Stefano Gavagnin (Imla, Istituto per lo studio della Musica Latinoamericana) | st.gavagnin@gmail.com

Abstract

Upon their arrival in Italy, where they would live in exile for fifteen years after the military coup of September 1973, the musicians of the Chilean group Inti-Illimani found an environment of solidarity, and very willing to listen to them. The Italian public was sensitive both to the aspects of political solidarity and to the aesthetic novelty brought by the Chilean song, reckoning the Inti-Illimani a success whose dimensions were unprecedented in the field of political song and folk roots. There were, however, expressions of annoyance and even rejection at «an unprecedented case of noise jam, which accumulated until it suddenly deflated» (Carrera 2014). The most famous was the one pronounced by the Bolognese singer-songwriter Lucio Dalla in a verse that would soon become a recurring topos of criticism: «Andean music, what a deadly boredom». This remark, which in a way could have been filed as an occasional critical ‘accident’, has instead enjoyed a long fortune, becoming a leitmotif capable of bringing together people who are ideologically distant from each other. Through the sound image of Chilean/Andean music, the topos actually pointed to an entire socio-cultural sphere politically oriented to the left, which had identified with that image to varying degrees. This article traces its trajectory of more than forty years to explore its underlying motivations, following the hermeneutic model proposed by ethnomusicologist Josep Martí for the study of contempt and rejection judgments in the musical field.

  • Entre la responsabilidad social y los afectos: el papel de la prensa en el surgimiento de Alfredo Zitarrosa, cantor popular uruguayo

Marita Fornaro Bordolli (Universidad de la República, Uruguay) | maritafornaro@gmail.com

Abstract

Abstract:

This article presents the results of the first research carried out in Uruguay on popular music criticism. It focuses on the role of the general press in the emergence of Alfredo Zitarrosa, one of the country’s most outstanding singers and composers, active between the 1960s and 1980s, whose repertoire is based on traditional genres.

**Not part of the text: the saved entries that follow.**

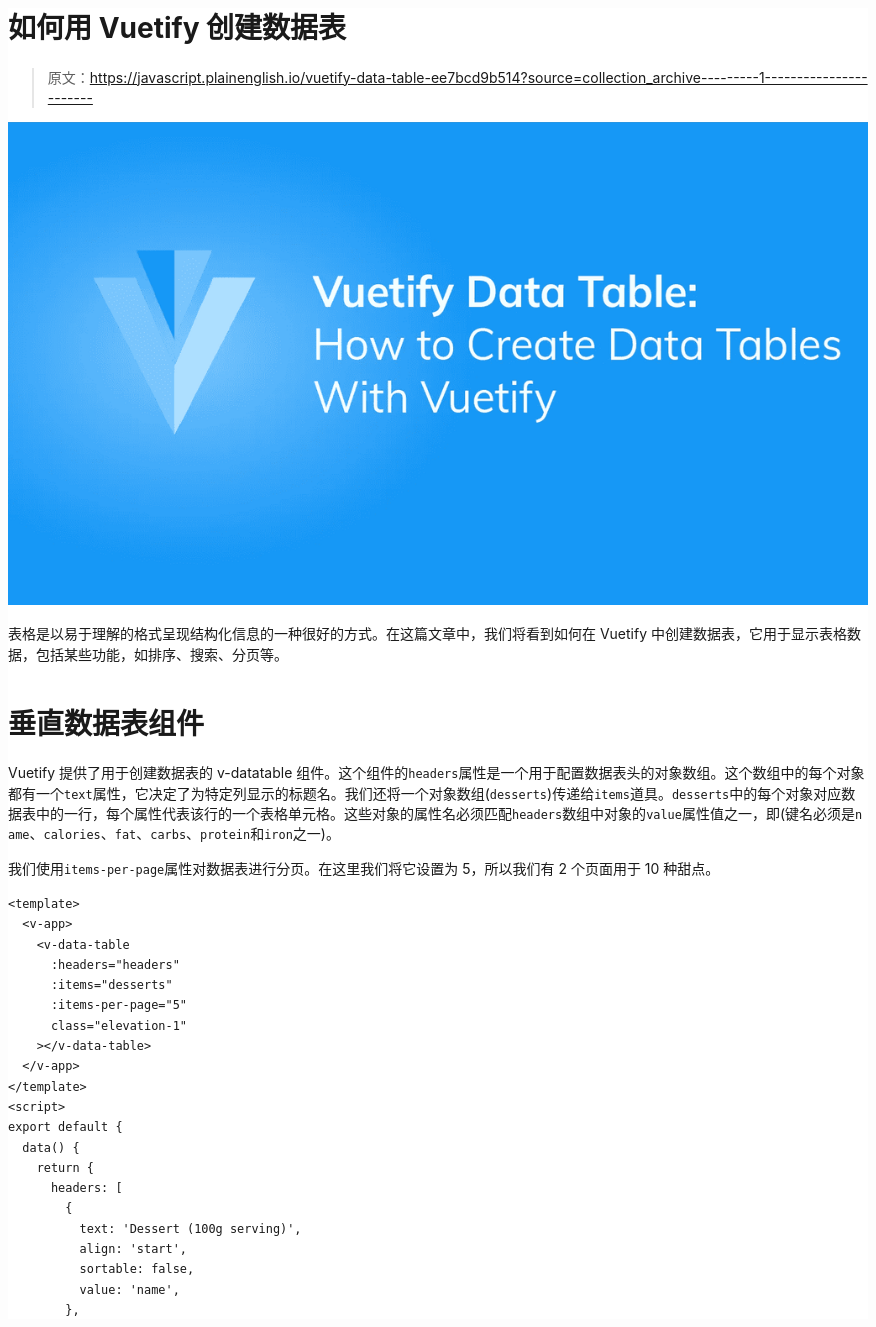# 如何用 Vuetify 创建数据表

> 原文：<https://javascript.plainenglish.io/vuetify-data-table-ee7bcd9b514?source=collection_archive---------1----------------------->

![](img/c73e7e9413669477aca1c956165c3c15.png)

表格是以易于理解的格式呈现结构化信息的一种很好的方式。在这篇文章中，我们将看到如何在 Vuetify 中创建数据表，它用于显示表格数据，包括某些功能，如排序、搜索、分页等。

# 垂直数据表组件

Vuetify 提供了用于创建数据表的 v-datatable 组件。这个组件的`headers`属性是一个用于配置数据表头的对象数组。这个数组中的每个对象都有一个`text`属性，它决定了为特定列显示的标题名。我们还将一个对象数组(`desserts`)传递给`items`道具。`desserts`中的每个对象对应数据表中的一行，每个属性代表该行的一个表格单元格。这些对象的属性名必须匹配`headers`数组中对象的`value`属性值之一，即(键名必须是`name`、`calories`、`fat`、`carbs`、`protein`和`iron`之一)。

我们使用`items-per-page`属性对数据表进行分页。在这里我们将它设置为 5，所以我们有 2 个页面用于 10 种甜点。

```
<template>
  <v-app>
    <v-data-table
      :headers="headers"
      :items="desserts"
      :items-per-page="5"
      class="elevation-1"
    ></v-data-table>
  </v-app>
</template>
<script>
export default {
  data() {
    return {
      headers: [
        {
          text: 'Dessert (100g serving)',
          align: 'start',
          sortable: false,
          value: 'name',
        },
```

The artist had to go into exile in 1976, persecuted by the dictatorship installed in the country between 1973 and 1985. The role of the press in his emergence as an artist and his rapid consolidation is analysed; the period studied runs from 1965 to 1969, the year in which he began to be censored. The following thematic nuclei are considered, identified as the most important through the study of hundreds of opinion articles, chronicles and interviews, as well as articles and other pieces written by Zitarrosa himself: the physical description of the singer; the artist’s opinions about the process of creating songs; discussions about the folkloric character of his work, with intense intervention of the artist himself through interviews; his ideological and political position; his reflections on the economic rights of artists in Uruguay. I discuss the role of the press in the early characterisation of the singer, the importance of the interviews, the difference in Zitarrosa’s own discursive style in his role as interviewee and as writer; the evolution of opinions as the country’s political climate changes, which strains opinions and motivates, finally, his censorship and subsequent exile.